Nel corso della trasmissione, la giornalista ha analizzato l’esito del voto, soffermandosi in particolare sulla posizione della premier Giorgia Meloni. Secondo Lucarelli, la leader avrebbe perso consenso a causa di una sopravvalutazione politica, elemento che a suo dire caratterizza spesso il suo approccio.

Lucarelli ha utilizzato toni ironici e critici, parlando di una sorta di “delirio di onnipotenza”, sostenendo che una eventuale vittoria avrebbe potuto portare a scenari paradossali sul piano politico e comunicativo. Un commento che ha subito acceso il dibattito mediatico.

Nel suo intervento, la giornalista ha anche evidenziato come il referendum sulla giustizia fosse un tema estremamente tecnico, poco comprensibile per gran parte dell’opinione pubblica. Secondo questa lettura, la complessità dei quesiti avrebbe limitato il coinvolgimento degli elettori.

Un altro punto centrale riguarda il comportamento degli elettori.
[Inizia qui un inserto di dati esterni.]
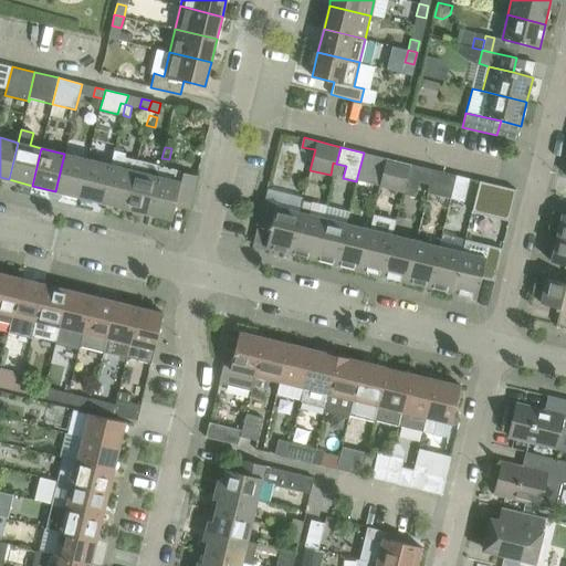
[(111,165),(102,202),(125,208),(134,170),(124,168),(126,158),(127,155),(114,152),(111,165)]
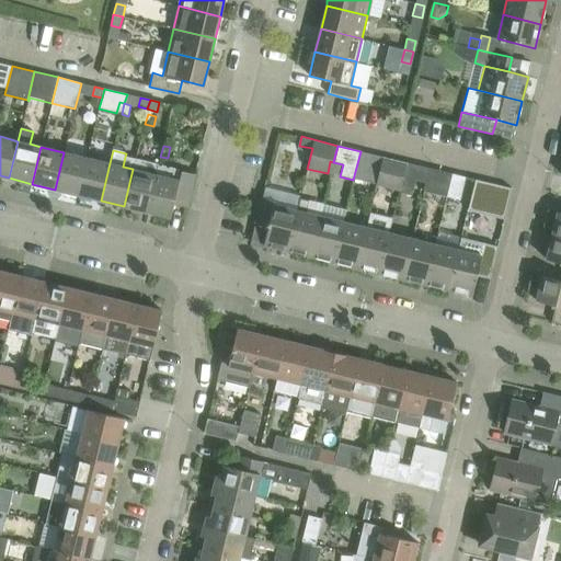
[(353,180),(355,180),(376,185),(384,157),(361,151),(353,180)]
Lucarelli sostiene che molti cittadini siano andati a votare non tanto per convinzione sui contenuti, ma per seguire una linea politica o esprimere una posizione nei confronti del governo.

A rafforzare questa tesi, la giornalista ha raccontato di aver raccolto pareri anche tra professionisti del settore legale, senza ottenere risposte univoche. Questo, secondo lei, dimostrerebbe quanto i tecnicismi giuridici abbiano reso difficile una valutazione chiara.

Nel frattempo, il dibattito televisivo sul tema resta acceso anche in altri programmi, tra cui DiMartedì condotto da Giovanni Floris, dove si intrecciano politica, media e opinione pubblica.

Nella parte finale del suo intervento, Lucarelli ha riconosciuto come Giorgia Meloni sia particolarmente efficace sui temi identitari ed emotivi, ma meno incisiva su questioni tecniche e complesse come quelle legate alla giustizia.

Infine, la critica si è concentrata sulla strategia comunicativa adottata dalla premier, giudicata poco efficace. La scelta di confrontarsi in contesti meno istituzionali, come podcast con Fedez, sarebbe apparsa come una scorciatoia comunicativa, evitando un confronto diretto con esperti e giornalisti.